Another area improved is the steering, now equipped with electronic power assist. It’s light, but very sensitive and precise, requiring just a little turn for the car to round a corner. In spite of the reputed numbness of this system in other cars, the wheel returns excellent feedback on the condition of the road while still allowing the driver to quickly turn the wheel.
As expected, it’s very agile, quickly changing direction with little body roll. What surprised us is how stable it still is at high speeds, one just has to be more careful with steering input on the sensitive electric power steering.
Three cylinders may not sound like much, yet Suzuki has tuned the engine to more than make up for the missing cylinder. Power comes in as early as 2,000 rpm and only seems to fizzle out near the redline. Even driving leisurely, the engine revs climb quickly, and it seems to enjoy cruising at a steady 2,000 rpm.

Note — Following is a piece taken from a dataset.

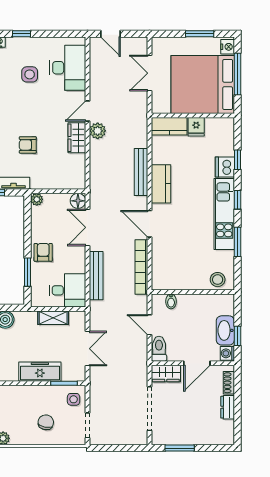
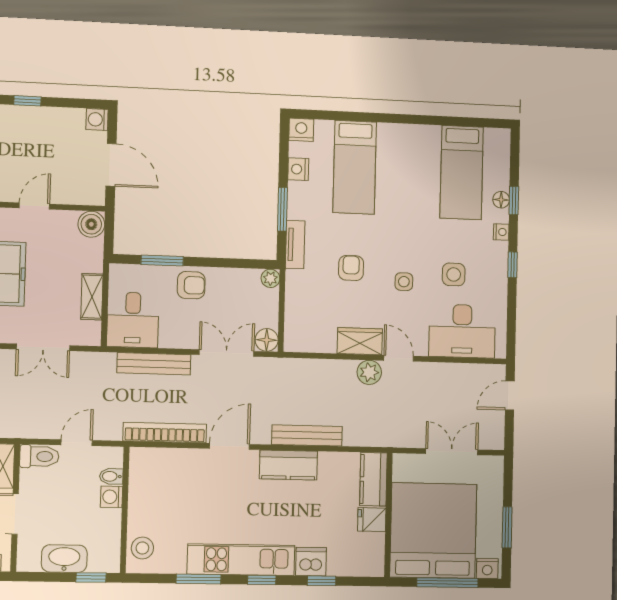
side table: (36, 109) -> (404, 282), added
window: (237, 336) -> (91, 577), moved
washing machine: (227, 353) -> (112, 497), moved, turned -90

Step on the throttle and the light little Celerio is eager to accelerate to 100 and can comfortably keep it there for a long drive. In case you’re curious, the Celerio is capable of a top speed of 150 km/h. Not bad for a little 1.0-liter three-cylinder.
It results in an enjoyable drive, both faster than the CVT equipped variant and more economical too. The Celerio is smooth and frugal in city streets, yet zippy and responsive when needed. It’s also got a very light clutch, making it easy to drive even in heavy traffic. It is an absolute treat to drive with one passenger, but when loaded with more people and gear, may not feel as sprightly or agile.
Our week with the Celerio return an impressive 14 km/L in heavy city traffic. It clocked an even more astounding 19 km/L in the highway (1 passenger, light traffic, 100 km/h average).
With surprising peppiness, incredible fuel efficiency and above average interior space, the Celerio 1.0 M/T is easily one of the best entry-level A-segment cars out there. The excise tax may put large cars out of reach, yet offerings like this Celerio make up for it with fun and frugality.